Jefferson is the latest to join the pack of beleaguered lawmakers. According to an 83-page affidavit released Sunday, he offered to help a northern Virginia businesswoman win contracts to install telephone and Internet contracts in Nigeria and Ghana in exchange for a 30% kickback.

Advertisement

The businesswoman allegedly was cooperating with the FBI, which caught on tape a conversation in which Jefferson instructed her to deliver cash, the affidavit said. A few days later, agents searched the lawmaker’s northeast Washington home and opened the freezer.

Jefferson’s troubles are “a throwback to the kind of corruption one would have expected in the ‘40s and ‘50s,” said Larry Sabato, a University of Virginia political scientist and author of “Feeding Frenzy,” a book on the political implications of scandal.

“He has made it much more difficult for Democrats to sell the ‘culture of corruption’ argument as just being a Republican phenomenon.” During a Capitol news conference Monday, Jefferson denied wrongdoing but declined to discuss the contents of his freezer on the advice of his attorneys.
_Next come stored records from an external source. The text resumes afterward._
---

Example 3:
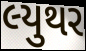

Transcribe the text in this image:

લ્યુથર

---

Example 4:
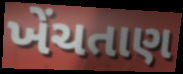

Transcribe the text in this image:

ખેંચતાણ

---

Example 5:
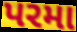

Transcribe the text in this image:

પરમા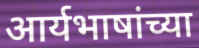
आर्यभाषांच्याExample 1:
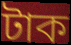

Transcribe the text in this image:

টাক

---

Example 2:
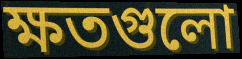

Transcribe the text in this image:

ক্ষতগুলো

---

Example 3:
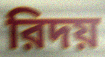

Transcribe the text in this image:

রিদয়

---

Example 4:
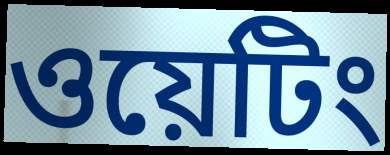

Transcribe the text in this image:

ওয়েটিং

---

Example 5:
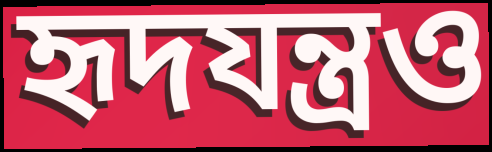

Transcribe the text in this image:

হৃদযন্ত্রও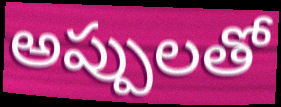
అప్పులతోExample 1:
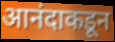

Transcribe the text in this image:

आनंदाकडून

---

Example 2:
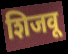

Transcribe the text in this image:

शिजवू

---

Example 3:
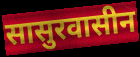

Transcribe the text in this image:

सासुरवासीन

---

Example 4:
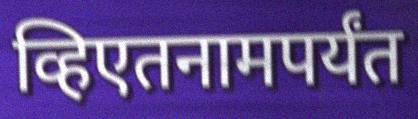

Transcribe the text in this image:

व्हिएतनामपर्यंत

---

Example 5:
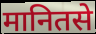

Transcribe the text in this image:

मानितसेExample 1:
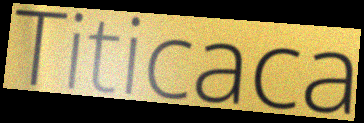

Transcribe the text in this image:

Titicaca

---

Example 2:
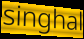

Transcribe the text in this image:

singhal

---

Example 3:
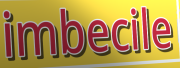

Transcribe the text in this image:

imbecile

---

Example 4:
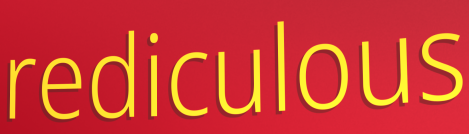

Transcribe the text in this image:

rediculous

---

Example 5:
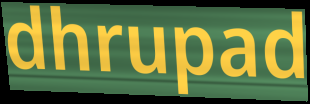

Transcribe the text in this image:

dhrupad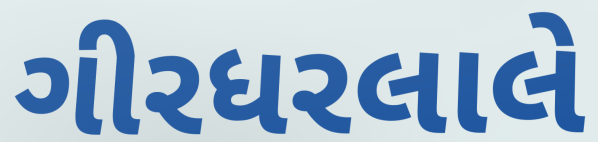
ગીરધરલાલેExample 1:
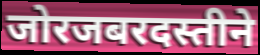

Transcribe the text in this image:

जोरजबरदस्तीने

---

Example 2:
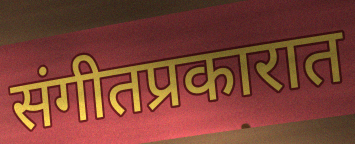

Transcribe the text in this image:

संगीतप्रकारात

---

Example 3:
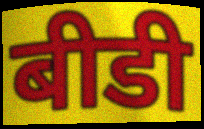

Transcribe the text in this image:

बीडी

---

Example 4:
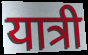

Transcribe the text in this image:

यात्री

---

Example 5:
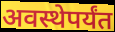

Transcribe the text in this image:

अवस्थेपर्यंत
“I do want to say to you, however, that there are two sides to every story,” he said. “There are certainly two sides to this story.”
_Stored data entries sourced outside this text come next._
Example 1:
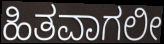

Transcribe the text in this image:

ಹಿತವಾಗಲೀ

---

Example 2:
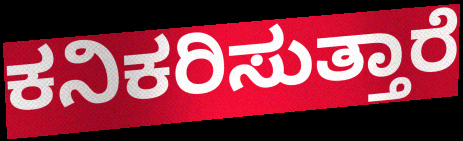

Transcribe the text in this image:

ಕನಿಕರಿಸುತ್ತಾರೆ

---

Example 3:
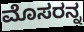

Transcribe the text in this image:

ಮೊಸರನ್ನ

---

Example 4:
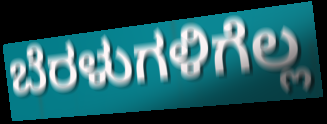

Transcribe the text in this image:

ಬೆರಳುಗಳಿಗೆಲ್ಲ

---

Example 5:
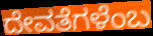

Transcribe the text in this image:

ದೇವತೆಗಳೆಂಬ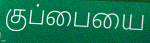
குப்பையைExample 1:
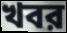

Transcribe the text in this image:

খবর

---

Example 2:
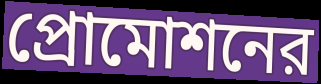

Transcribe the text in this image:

প্রোমোশনের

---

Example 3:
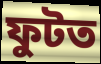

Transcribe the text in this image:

ফুটত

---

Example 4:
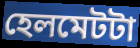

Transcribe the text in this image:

হেলমেটটা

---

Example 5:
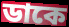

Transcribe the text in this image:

ডাকে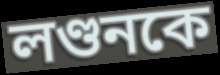
লণ্ডনকে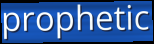
propheticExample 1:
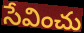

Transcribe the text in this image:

సేవించు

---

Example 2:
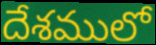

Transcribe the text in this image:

దేశములో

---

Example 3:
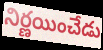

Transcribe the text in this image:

Of all the peculiar lawmaker conduct to date, Jefferson and Cunningham are certainly in competition for most colorful. Cunningham filled his mansion with antiques, showered his wife with jewelry, took advantage of sweetheart real estate deals and hooked himself up with a yacht and a Rolls-Royce.

But Jefferson had the tin-foiled cash, which even congressional historians say compares to nothing they’ve ever known.

Advertisement

“I don’t remember anything along the lines of money in the freezer,” said Don Ritchie, a Senate historian. “We’ve been calling them ‘frozen assets’ around here.”
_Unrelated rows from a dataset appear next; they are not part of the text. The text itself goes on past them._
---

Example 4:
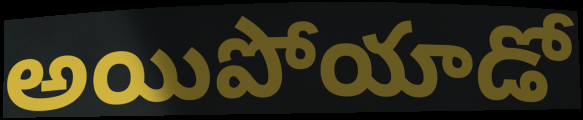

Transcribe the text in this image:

అయిపోయాడో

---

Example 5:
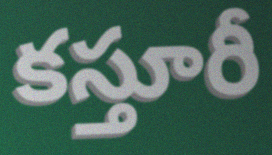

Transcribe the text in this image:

కస్తూరీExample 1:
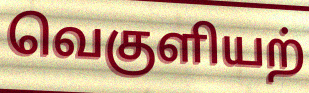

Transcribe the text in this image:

வெகுளியற்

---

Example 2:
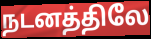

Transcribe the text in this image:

நடனத்திலே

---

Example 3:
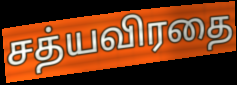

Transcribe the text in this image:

சத்யவிரதை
The other historic first to come from the Jefferson investigation is the FBI’s weekend search of his congressional office. Lawmakers’ dwellings have been searched before, but never the sacrosanct Capitol Hill offices, prompting suggestions that a violation of separation of powers had taken place.

Both House Speaker J. Dennis Hastert (R-Ill.) and Minority Leader Nancy Pelosi (D-San Francisco) issued similar statements Monday.

“The principles of separation of powers, the independence of the legislative branch, and the protections afforded by the ‘speech or debate’ clause of the Constitution must be respected in order to prevent overreaching and abuse of power by the executive branch,” Hastert said.

Pelosi noted that “Justice Department investigations must be conducted in accordance with constitutional protections and historical precedent so that our government’s system of checks and balances are not undermined.”

Asked Monday about the extraordinary action, Atty. Gen. Alberto R. Gonzales would say only that “these were unusual steps that were taken in response to an unusual set of circumstances.”